### TASK TO CARRY OUT
From the listing below, copy only the lines running from the line that contains "left eye: (227, 195)" to the line that contains "left knee: (264, 384)", both included.

### EXTRACTED RECORDS
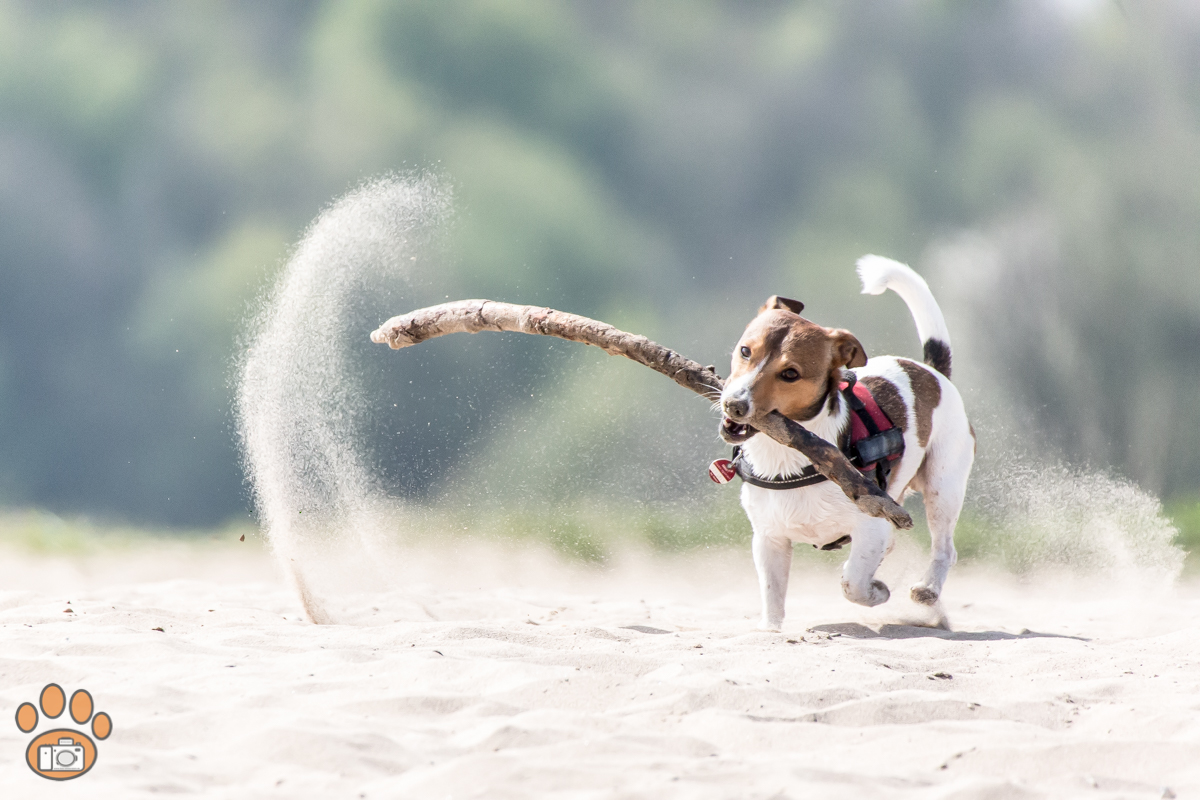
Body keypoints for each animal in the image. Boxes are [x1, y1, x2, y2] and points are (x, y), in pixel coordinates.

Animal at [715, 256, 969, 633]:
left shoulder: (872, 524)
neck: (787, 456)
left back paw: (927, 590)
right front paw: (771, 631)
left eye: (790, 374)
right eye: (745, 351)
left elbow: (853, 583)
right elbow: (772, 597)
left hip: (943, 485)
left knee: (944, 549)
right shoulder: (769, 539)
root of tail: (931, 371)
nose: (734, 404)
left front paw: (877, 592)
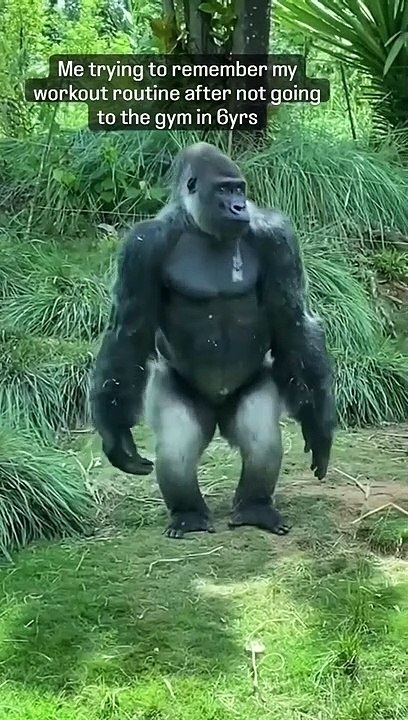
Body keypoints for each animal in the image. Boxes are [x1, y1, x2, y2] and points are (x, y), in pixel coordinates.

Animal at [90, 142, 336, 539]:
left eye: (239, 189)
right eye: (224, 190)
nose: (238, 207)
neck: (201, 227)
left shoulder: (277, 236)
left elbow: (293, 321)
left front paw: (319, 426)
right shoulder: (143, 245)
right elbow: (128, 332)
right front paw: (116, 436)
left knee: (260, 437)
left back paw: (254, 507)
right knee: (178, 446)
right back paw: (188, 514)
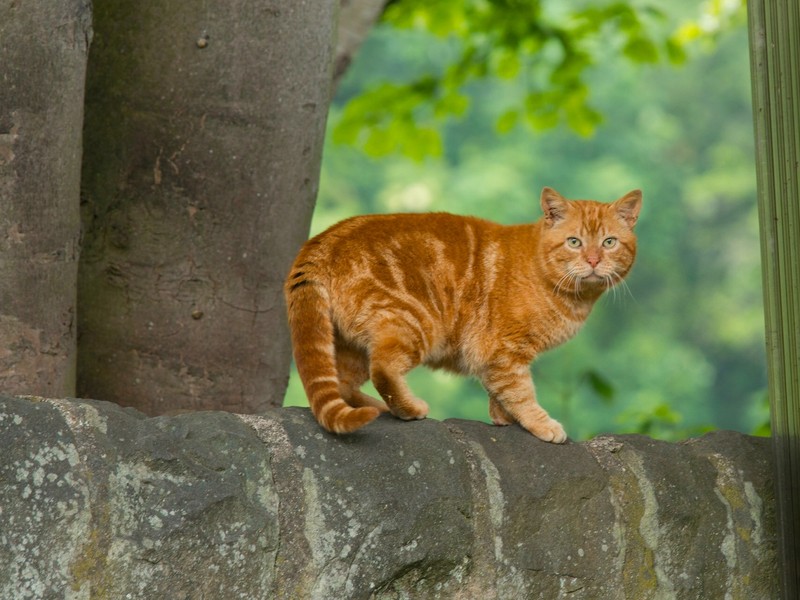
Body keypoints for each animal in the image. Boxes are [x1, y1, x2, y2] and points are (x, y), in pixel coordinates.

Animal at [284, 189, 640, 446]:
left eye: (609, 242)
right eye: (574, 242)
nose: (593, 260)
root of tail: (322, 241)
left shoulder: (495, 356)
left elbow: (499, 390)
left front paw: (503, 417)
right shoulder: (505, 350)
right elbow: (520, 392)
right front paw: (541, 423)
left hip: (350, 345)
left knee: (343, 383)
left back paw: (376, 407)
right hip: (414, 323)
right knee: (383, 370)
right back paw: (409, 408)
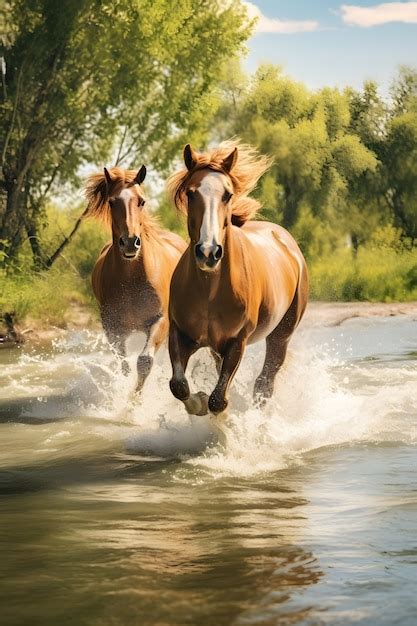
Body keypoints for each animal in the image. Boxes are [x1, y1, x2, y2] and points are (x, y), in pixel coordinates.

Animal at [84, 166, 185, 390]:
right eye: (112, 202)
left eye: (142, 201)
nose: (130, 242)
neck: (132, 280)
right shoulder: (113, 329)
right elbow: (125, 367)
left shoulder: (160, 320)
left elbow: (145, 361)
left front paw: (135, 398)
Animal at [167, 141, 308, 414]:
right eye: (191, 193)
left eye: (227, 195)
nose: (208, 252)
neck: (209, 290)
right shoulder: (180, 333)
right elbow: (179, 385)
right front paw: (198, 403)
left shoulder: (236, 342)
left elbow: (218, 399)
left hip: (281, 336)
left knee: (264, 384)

==

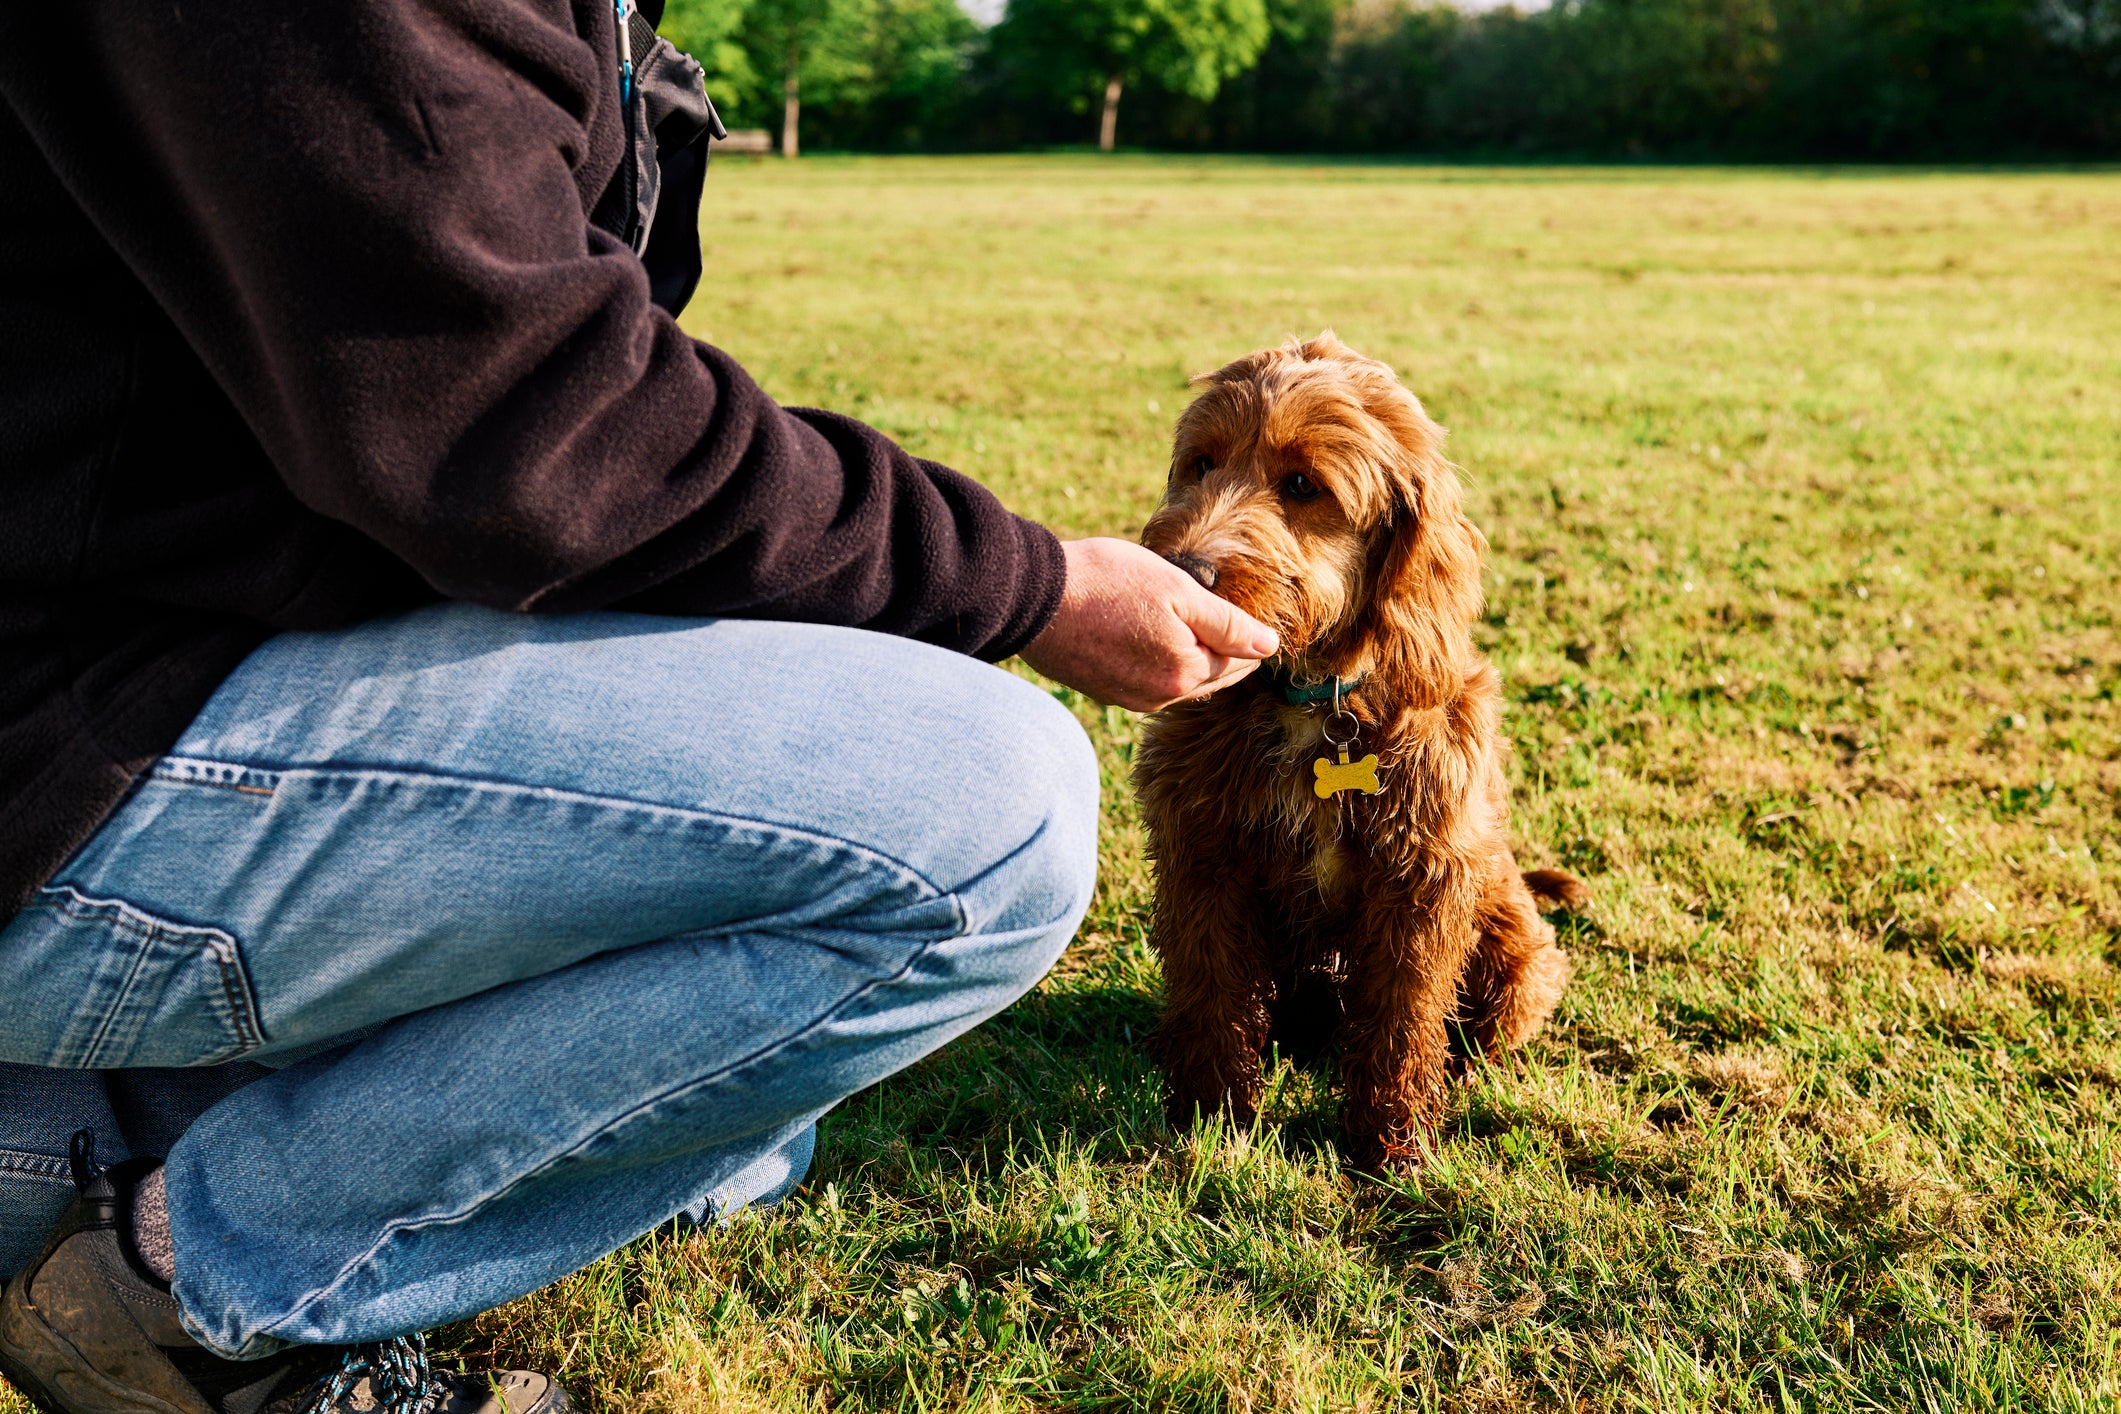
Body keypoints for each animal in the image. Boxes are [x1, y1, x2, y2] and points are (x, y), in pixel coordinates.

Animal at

### WRITTEN RESPONSE
left eye: (227, 195)
nose: (208, 252)
neck: (209, 290)
right shoulder: (180, 333)
right elbow: (179, 385)
right front paw: (198, 403)
left shoulder: (236, 342)
left elbow: (218, 399)
left hip: (281, 336)
left knee: (264, 384)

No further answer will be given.